October is Breast Cancer Awareness Month

Breast cancer awareness month

   October is National Breast Cancer Awareness Month, this month became nationally recognized in 1985, initially the aim was to increase the detection of breast cancer by encouraging women to have mammograms. Since then, over the years, campaigns to educate the public about the disease have continued to grow and multiply.

   Breast Cancer is the most diagnosed cancer in women. In every eight women, one will be diagnosed with cancer in a lifetime. In most cases, women diagnosed with this disease do not have history in their lineage. Also, it is not only found in women but in men as well although it is not as common. In 2021, an estimated 28,550 new cases of invasive breast cancer will be diagnosed in women in the U.S. as well as 49,290 new cases of non-invasive breast cancer.

   More than half of breast cancer is diagnosed at a localized stage which means there is no cancer that has spread outside the breast. This type of cancer most commonly presents as a painless lump or thickening in the breast. When this happens, or if there are any noticeable abnormalities it is important to consult
a health care provider within 1-2 months even if there is no pain associated with it. Seeking medical attention at the first sign of a potential symptom allows for a more successful treatment.

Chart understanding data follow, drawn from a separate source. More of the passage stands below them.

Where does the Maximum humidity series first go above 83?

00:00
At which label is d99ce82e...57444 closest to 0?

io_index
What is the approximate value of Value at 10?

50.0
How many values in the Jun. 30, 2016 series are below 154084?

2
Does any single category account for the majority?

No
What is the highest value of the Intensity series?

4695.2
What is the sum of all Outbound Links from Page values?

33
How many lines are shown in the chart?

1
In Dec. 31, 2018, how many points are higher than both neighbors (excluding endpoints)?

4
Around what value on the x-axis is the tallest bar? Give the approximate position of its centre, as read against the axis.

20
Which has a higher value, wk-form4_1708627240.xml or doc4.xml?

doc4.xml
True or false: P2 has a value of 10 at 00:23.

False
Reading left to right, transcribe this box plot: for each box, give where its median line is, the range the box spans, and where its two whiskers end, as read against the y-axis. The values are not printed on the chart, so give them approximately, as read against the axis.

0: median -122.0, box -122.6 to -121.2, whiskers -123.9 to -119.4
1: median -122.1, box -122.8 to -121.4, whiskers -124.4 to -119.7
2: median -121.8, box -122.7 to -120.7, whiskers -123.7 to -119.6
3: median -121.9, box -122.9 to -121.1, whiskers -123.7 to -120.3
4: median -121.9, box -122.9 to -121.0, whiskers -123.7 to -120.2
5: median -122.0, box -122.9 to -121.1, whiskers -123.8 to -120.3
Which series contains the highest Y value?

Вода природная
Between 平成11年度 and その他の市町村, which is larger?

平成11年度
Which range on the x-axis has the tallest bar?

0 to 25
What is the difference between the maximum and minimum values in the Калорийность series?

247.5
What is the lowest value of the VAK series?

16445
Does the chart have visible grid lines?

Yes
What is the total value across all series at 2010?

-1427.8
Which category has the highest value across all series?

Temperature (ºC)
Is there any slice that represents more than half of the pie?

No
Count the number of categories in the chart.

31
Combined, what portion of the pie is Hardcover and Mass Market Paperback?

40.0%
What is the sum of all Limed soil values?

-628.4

   In the past, all breast cancers were treated surgically by mastectomy (complete removal of the breast). When cancers are large, mastectomy may still be required. Today, the majority of breast cancers can be treated with a smaller procedure called a lumpectomy or partial mastectomy, in which only the tumor is removed from the breast.

   In these cases, radiation therapy to the breast is generally required to minimize the chances of recurrence in the breast. Each person diagnosed with breast cancer is unique, so each treatment plan can be different and have different side effects for different people. For example, some chemotherapies
cause hair loss; others don't. Some people experience nausea or weight gain during treatment, while others may not. Side effects can be short-term or last longer(long-term effects).

   Side effects can also happen at different times such as during treatment, or months or years after treatment which would be considered as late effects. We know side effects don't just impact your body but can also affect your sense of emotional wellbeing too. There are many ways to support breast cancer awareness like wearing a pink ribbon, finding a local fundraising event, or even donating to a local breast cancer awareness foundation.

   Susan G Komen Breast Cancer is one of the biggest foundations and was founded right here in Dallas! In the 2020 fiscal year, Komen reported $195 million in public support, less direct benefits to donors. Of this, $137 million came from contributions, and $72 million from Komen's flagship Race for the Cure and Breast Cancer 3 Day fundraisers.